El skincare coreano se basa en rutinas detalladas que buscan una piel sana, luminosa y sin imperfecciones, apostando por la prevención antes que la corrección.
La combinación de las técnicas tradicionales de belleza con la innovación tecnológica y una preferencia por ingredientes naturales (como el arroz, el té verde o el ginseng) es lo que la hace tan eficiente. Y es que en las rutinas coreanas se prioriza la limpieza profunda, la hidratación y el uso constante de protector solar, lo que garantiza resultados para el tratamiento de las manchas.
El arroz extraído en agua, harina o arcillas es uno de los ingredientes más importantes en la cosmética coreana. Sus granos contienen antioxidantes naturales, vitamina E, niacina, ácido fítico y almidón, mismos que ayudan a hidratar, suavizar y blanquear la piel de manera progresiva.
En un estudio de la Universidad de San Carlos en Guatemala se analizó el efecto despigmentante del arroz. La investigación arrojó que sus componentes inhiben la enzima tirosinasa, relacionada con la producción de melanina y responsable de la pigmentación de las manchas. Además, se encontró que regula el exceso de grasa, mejora la textura cutánea y ayuda a disminuir la apariencia de los poros.
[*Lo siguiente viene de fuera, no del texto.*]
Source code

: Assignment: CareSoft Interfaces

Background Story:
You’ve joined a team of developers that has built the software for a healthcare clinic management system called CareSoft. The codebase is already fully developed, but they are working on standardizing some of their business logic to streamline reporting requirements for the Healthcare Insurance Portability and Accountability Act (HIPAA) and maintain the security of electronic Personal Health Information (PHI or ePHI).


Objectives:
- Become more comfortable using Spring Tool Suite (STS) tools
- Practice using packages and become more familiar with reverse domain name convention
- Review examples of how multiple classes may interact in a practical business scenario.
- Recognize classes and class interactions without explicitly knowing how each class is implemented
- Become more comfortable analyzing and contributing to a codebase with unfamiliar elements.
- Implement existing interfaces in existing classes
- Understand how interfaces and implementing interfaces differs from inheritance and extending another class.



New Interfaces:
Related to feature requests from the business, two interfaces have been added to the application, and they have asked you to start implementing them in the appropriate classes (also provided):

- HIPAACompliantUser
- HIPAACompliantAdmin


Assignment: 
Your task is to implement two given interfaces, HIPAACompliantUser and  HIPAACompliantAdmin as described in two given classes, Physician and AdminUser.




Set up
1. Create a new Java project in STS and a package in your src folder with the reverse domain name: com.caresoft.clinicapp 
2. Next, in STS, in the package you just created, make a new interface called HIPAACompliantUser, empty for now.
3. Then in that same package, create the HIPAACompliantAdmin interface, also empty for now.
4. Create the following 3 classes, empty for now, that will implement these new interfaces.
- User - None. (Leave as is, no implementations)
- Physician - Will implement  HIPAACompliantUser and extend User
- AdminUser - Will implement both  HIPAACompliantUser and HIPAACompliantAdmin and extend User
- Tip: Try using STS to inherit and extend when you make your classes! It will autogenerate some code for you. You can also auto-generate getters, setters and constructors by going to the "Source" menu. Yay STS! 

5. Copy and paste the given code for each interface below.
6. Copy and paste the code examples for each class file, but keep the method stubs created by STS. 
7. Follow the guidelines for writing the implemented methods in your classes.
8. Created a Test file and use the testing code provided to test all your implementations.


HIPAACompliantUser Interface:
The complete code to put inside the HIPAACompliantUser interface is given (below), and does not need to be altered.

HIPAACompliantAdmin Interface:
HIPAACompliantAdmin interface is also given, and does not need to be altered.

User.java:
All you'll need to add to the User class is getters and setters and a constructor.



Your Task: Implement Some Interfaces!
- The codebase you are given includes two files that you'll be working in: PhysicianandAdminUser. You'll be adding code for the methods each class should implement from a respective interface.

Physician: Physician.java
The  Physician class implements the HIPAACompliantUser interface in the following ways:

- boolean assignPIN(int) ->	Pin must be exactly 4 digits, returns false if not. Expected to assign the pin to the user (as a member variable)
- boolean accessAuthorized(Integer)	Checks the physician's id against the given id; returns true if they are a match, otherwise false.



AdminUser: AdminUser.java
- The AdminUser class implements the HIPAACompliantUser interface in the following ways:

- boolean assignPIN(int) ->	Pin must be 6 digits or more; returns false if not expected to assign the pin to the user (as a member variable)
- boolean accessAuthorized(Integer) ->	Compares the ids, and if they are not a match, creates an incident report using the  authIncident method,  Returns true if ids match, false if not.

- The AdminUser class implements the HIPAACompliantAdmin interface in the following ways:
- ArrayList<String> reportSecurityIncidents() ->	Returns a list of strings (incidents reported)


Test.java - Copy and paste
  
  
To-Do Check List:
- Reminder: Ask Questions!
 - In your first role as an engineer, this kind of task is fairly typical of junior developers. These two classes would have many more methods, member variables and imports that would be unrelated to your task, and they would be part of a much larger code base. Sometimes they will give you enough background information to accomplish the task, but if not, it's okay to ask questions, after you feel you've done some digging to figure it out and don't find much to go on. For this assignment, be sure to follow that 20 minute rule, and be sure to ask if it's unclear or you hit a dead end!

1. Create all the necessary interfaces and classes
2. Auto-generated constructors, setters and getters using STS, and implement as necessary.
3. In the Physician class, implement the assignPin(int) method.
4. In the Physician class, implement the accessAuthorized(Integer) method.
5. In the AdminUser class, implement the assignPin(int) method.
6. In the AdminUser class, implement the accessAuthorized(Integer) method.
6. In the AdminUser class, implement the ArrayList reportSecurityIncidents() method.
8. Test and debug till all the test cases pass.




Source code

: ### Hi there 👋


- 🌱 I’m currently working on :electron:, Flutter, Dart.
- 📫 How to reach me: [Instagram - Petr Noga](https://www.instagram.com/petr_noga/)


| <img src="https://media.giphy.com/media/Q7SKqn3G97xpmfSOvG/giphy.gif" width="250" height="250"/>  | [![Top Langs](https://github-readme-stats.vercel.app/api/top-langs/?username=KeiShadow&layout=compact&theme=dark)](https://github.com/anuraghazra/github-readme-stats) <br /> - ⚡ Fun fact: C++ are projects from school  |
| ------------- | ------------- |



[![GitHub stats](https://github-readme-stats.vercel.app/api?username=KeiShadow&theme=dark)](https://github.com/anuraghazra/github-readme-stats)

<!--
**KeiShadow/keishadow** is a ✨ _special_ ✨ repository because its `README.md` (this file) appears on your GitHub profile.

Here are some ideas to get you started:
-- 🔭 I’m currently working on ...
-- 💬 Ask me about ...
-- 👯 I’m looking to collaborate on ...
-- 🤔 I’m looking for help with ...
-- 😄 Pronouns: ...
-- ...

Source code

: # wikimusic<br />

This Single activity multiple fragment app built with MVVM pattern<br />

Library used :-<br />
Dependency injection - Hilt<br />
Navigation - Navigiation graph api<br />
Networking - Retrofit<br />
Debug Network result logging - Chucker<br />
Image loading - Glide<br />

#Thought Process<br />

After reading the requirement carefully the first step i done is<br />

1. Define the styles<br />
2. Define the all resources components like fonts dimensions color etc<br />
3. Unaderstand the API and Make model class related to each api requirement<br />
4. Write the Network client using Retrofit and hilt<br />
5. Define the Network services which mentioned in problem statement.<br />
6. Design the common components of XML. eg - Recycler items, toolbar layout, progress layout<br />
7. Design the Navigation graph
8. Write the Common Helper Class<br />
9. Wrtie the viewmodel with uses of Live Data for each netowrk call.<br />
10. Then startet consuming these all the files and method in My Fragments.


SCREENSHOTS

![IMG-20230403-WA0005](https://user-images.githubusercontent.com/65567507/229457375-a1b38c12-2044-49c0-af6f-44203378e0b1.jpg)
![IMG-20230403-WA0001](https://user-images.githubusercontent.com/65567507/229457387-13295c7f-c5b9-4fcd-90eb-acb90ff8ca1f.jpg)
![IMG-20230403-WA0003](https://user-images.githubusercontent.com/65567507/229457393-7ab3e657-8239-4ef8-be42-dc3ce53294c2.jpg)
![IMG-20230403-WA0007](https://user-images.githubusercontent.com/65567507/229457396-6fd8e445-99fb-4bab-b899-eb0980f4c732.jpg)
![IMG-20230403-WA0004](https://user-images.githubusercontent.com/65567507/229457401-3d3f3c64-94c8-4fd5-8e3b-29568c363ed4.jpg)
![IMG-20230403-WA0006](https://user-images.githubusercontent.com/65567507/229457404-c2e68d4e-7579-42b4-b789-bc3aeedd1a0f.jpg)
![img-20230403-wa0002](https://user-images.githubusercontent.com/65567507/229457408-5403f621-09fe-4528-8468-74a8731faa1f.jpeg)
1/2 taza de arroz blanco, 1 taza de agua, 2 cucharadas de leche, 1 cucharada de aceite de coco. Cocina el arroz en agua a fuego bajo hasta que quede suave. Licúa el arroz con su agua de cocción hasta formar una pasta. Añade la leche y el aceite de coco para obtener una textura cremosa. Guarda la crema en un frasco limpio (de preferencia de vidrio) y refrigera máximo por 5 días.
Con la cara limpia, aplica la crema de arroz en las zonas con manchas. Deja actuar entre 15 y 20 minutos. Retira con agua tibia y seca con una toalla suave. Aplica tu hidratante favorito. Repite el tratamiento en la noche y de 3 a 4 veces por semana.